Julia and Madeleine came in for the weekend recently. They are my nieces and I adore them. They used to look up to me like I was on a pedestal. Those days are long gone. These days they look at me as though I were a bit daft. Eyes rolling and a sideways smirk punctuate many a conversation.
I admit there are times I willingly earn their disdain. For instance, when I bring up over lunch the value of my possessions. They sigh and twist in discomfort. I can’t help myself. I’m a bit obsessed with where my things will go after I am dead. I think it’s the vision of what happened to my mother’s clothes four days after she died. My Dad sent Colleen and I upstairs after the funeral and told us to clean out her closet. He couldn’t bear to be around her things. Colleen and I tossed her worn shoes into trash bags. The clothes we packed up for Goodwill but the shoes will always be lodged in my memory. We cried as we did it. While in the closet, a piece of wood fell from one of the shelves hitting Colleen’s head. We laughed in tears, “Mom’s so mad at us right now.” We were mourning and feeling so guilty. Her favorite shoes reduced to trash. When I finally returned home, I threw my old shoes out too. I’m not sure if it was solidarity or just a need to keep cleaning.
Julia would like to get through this conversation quickly and says, “Don’t worry, I won’t throw anything out. I’ll just put all your things in storage.” Her mother is Colleen and she has heard about the shoe incident more than once.

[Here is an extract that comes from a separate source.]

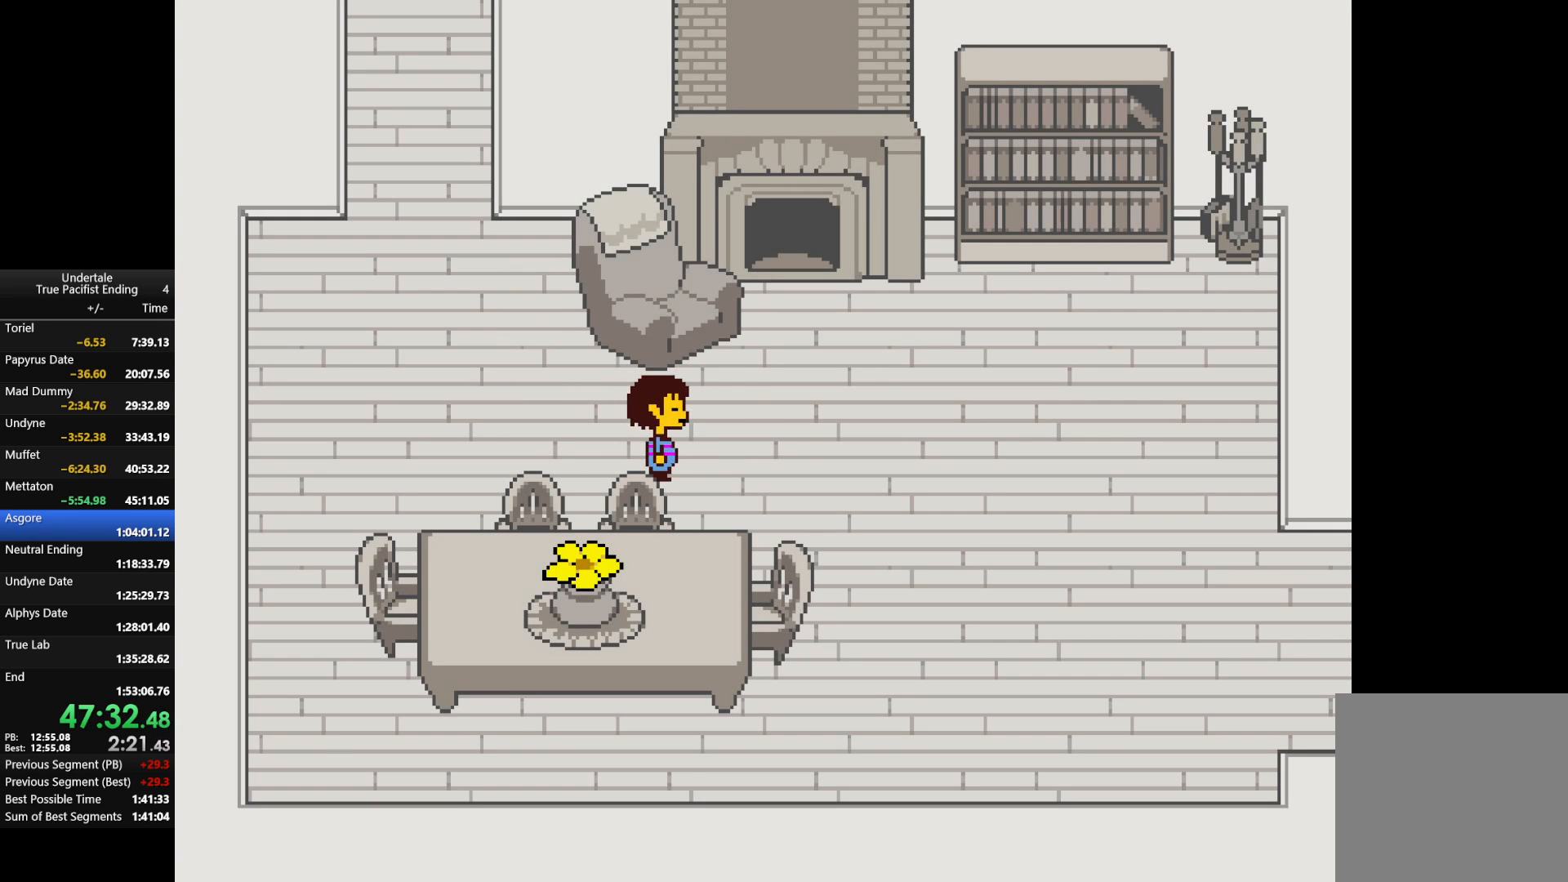
{"keys": ["right"], "events": []}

“No, No Julia. I don’t want you to store my things. I want you to know them so you can decide what to do with them. Like the red chair over there, you should keep that in your home. “
Her face tells me that the chair is not one of her favorite items. I continue, “It has strange powers of strength.” It’s obvious I have earned the daft label for good reason but it’s true the red chair has power. It was originally owned by my grandfather who sat in it for 70 years navigating the Great Depression, life crises and celebrations from its seat. He was a quiet man whose stoic strength is one of the reasons my mother married my father. When I inherited it, it seemed to have a powerful energy. There is a notch on one of the wooden arms where his finger wore into the wood from years of rubbing it. For each of my operations, it was in that chair I would crawl to recuperate. Sometimes I rubbed the notch too. I found it soothing. Knowing my grandfather weathered crisis’s cradled between the wooden arms helped me weather mine. I wanted Julia and Madeleine to know about it too. At 17, they have no idea the joys and sorrows that await them. Even if it isn’t for another 40 years, I want them to know about the Morris chair that will cradle them in times of need. By then, it will be 150 years old and well seasoned with tears and triumphs.
Julia looks at the notch in the chair and gives me a furrowed brow. Now it’s me whose eyes roll, “You ready for tea and desert?” Cheers go up and the topic of my treasures is shelved. I’m determined to live on this earth for another 30 years at least. By then, Julia and Madeleine’s taste may change and my fingers are crossed they will remember some of the stories I tell them.